> _Given instruction_: Reproduce the stretch of the forum thread on wheel decals from "Good to know." through "can be removed.", word for word.

Good question. I'm not sure I've seen them either. That said the 2013 RS80 C50s have some pretty seriously ugly decals. Can those be removed to be more pleasant?


----------



## Wyville (Jun 19, 2013)

I've seen the RS81 C50 available once, but only briefly as they seemed to have sold-out quickly.

There are two different sets of decals for the RS80. The decals with "RS80 C50" can be removed, at least I've seen several images of people who removed them all, or just parts (leaving the "c50" on the rim). Don't know about the other decals which are similar to those on the RS81.


----------



## wanton007 (Mar 9, 2011)

Wyville said:


> I've seen the RS81 C50 available once, but only briefly as they seemed to have sold-out quickly.
> 
> There are two different sets of decals for the RS80. The decals with "RS80 C50" can be removed, at least I've seen several images of people who removed them all, or just parts (leaving the "c50" on the rim). Don't know about the other decals which are similar to those on the RS81.


Good to know. The RS80 C50's I'm talking about are these ones:
Shimano RS80 50mm Carbon Clincher Wheelset


----------



## Wyville (Jun 19, 2013)

Those are the same decals as the RS81. Don't know if they can be removed.


----------



## wanton007 (Mar 9, 2011)

That's unfortunate. I'd like to know before I commit lol.

> _Data lines_:
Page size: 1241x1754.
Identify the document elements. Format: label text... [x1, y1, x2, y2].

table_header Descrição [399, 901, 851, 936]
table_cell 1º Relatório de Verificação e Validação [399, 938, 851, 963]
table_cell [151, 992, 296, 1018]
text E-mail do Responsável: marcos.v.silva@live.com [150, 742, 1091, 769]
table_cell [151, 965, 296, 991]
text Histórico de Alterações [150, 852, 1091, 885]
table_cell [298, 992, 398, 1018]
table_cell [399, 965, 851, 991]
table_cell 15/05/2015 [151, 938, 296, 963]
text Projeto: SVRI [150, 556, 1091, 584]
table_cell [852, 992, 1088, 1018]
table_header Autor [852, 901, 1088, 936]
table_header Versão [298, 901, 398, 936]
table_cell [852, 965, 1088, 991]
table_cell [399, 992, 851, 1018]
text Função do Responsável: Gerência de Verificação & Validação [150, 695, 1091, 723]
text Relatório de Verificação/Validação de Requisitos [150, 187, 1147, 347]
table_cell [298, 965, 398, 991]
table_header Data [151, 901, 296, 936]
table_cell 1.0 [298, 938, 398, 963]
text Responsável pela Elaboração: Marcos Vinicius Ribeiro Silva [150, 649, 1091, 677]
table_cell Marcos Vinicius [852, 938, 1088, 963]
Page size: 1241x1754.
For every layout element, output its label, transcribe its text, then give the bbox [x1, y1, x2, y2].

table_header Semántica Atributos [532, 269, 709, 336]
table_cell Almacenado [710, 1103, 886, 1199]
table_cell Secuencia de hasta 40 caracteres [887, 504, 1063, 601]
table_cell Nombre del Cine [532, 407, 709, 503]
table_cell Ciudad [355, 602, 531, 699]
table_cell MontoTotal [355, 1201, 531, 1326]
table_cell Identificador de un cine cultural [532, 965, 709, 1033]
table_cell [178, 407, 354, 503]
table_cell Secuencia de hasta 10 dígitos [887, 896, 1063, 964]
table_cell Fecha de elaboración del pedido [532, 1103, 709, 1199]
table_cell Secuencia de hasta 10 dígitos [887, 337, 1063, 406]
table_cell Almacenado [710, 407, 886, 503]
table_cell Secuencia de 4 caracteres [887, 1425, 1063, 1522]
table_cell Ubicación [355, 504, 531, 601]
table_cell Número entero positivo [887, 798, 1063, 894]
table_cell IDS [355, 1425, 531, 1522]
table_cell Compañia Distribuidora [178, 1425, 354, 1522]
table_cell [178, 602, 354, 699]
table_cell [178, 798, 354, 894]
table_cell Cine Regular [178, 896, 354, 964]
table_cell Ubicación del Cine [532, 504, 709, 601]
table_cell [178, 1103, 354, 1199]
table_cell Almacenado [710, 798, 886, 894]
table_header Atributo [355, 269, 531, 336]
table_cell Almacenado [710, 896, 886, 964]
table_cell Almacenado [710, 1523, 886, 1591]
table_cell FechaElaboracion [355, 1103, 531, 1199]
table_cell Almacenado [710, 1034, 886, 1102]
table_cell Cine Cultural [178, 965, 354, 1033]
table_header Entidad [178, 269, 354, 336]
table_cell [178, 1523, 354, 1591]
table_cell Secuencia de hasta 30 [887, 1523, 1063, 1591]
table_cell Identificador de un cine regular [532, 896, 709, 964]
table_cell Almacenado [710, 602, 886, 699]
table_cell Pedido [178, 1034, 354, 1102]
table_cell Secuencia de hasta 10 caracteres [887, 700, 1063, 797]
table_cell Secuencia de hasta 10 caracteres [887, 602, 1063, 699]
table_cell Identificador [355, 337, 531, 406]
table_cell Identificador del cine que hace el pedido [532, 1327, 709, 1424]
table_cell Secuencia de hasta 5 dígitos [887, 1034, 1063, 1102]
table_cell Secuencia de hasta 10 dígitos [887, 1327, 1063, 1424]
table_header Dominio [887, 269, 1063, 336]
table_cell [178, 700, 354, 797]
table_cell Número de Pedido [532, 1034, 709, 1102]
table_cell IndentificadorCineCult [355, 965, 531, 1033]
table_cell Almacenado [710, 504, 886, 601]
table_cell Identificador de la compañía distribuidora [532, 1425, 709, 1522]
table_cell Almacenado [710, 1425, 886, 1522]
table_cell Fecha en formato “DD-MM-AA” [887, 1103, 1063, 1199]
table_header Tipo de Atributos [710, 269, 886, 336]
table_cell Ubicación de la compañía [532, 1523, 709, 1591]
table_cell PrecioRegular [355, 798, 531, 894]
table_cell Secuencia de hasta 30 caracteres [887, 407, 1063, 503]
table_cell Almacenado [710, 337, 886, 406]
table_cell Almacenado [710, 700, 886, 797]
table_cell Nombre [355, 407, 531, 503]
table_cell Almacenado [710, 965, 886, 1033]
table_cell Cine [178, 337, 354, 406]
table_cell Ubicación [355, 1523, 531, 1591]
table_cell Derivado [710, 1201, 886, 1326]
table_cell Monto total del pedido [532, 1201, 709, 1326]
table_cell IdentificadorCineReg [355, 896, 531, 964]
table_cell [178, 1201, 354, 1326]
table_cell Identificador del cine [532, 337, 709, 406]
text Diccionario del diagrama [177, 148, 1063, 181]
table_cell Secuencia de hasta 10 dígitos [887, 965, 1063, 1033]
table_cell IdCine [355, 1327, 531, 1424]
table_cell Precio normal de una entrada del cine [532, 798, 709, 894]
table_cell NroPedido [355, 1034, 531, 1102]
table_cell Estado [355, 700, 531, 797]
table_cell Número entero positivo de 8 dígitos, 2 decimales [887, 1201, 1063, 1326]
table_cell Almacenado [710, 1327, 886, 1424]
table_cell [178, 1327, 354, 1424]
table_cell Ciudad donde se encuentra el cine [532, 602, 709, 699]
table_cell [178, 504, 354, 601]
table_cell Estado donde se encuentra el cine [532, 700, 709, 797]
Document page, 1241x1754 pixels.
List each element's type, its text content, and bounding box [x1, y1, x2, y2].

> _Solution for this exercise_:
Good to know. The RS80 C50's I'm talking about are these ones:
Shimano RS80 50mm Carbon Clincher Wheelset


----------



## Wyville (Jun 19, 2013)

Those are the same decals as the RS81. Don't know if they can be removed.